■ **DATA**:

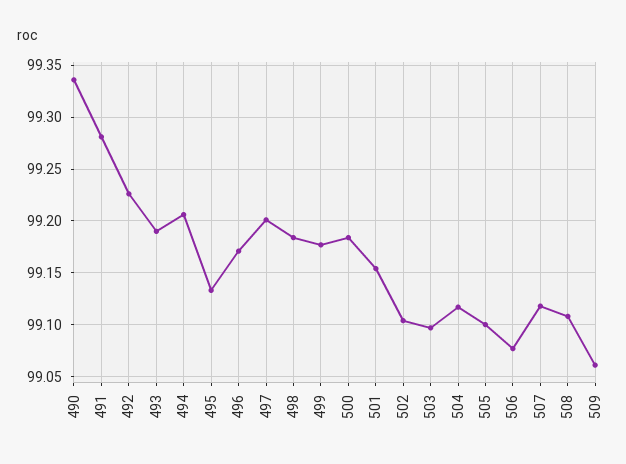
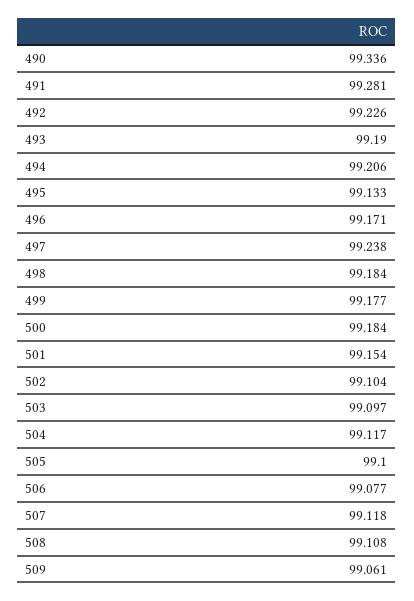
  {
    "490": 99.336,
    "491": 99.281,
    "492": 99.226,
    "493": 99.19,
    "494": 99.206,
    "495": 99.133,
    "496": 99.171,
-   "497": 99.2,
+   "497": 99.238,
    "498": 99.184,
    "499": 99.177,
    "500": 99.184,
    "501": 99.154,
    "502": 99.104,
    "503": 99.097,
    "504": 99.117,
    "505": 99.1,
    "506": 99.077,
    "507": 99.118,
    "508": 99.108,
    "509": 99.061
  }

■ **INSTRUCTIONS FOR THE TASK**: Write all the lines above out again exactly, minus the images.

■ **WRITTEN ANSWER**:
  {
    "490": 99.336,
    "491": 99.281,
    "492": 99.226,
    "493": 99.19,
    "494": 99.206,
    "495": 99.133,
    "496": 99.171,
-   "497": 99.2,
+   "497": 99.238,
    "498": 99.184,
    "499": 99.177,
    "500": 99.184,
    "501": 99.154,
    "502": 99.104,
    "503": 99.097,
    "504": 99.117,
    "505": 99.1,
    "506": 99.077,
    "507": 99.118,
    "508": 99.108,
    "509": 99.061
  }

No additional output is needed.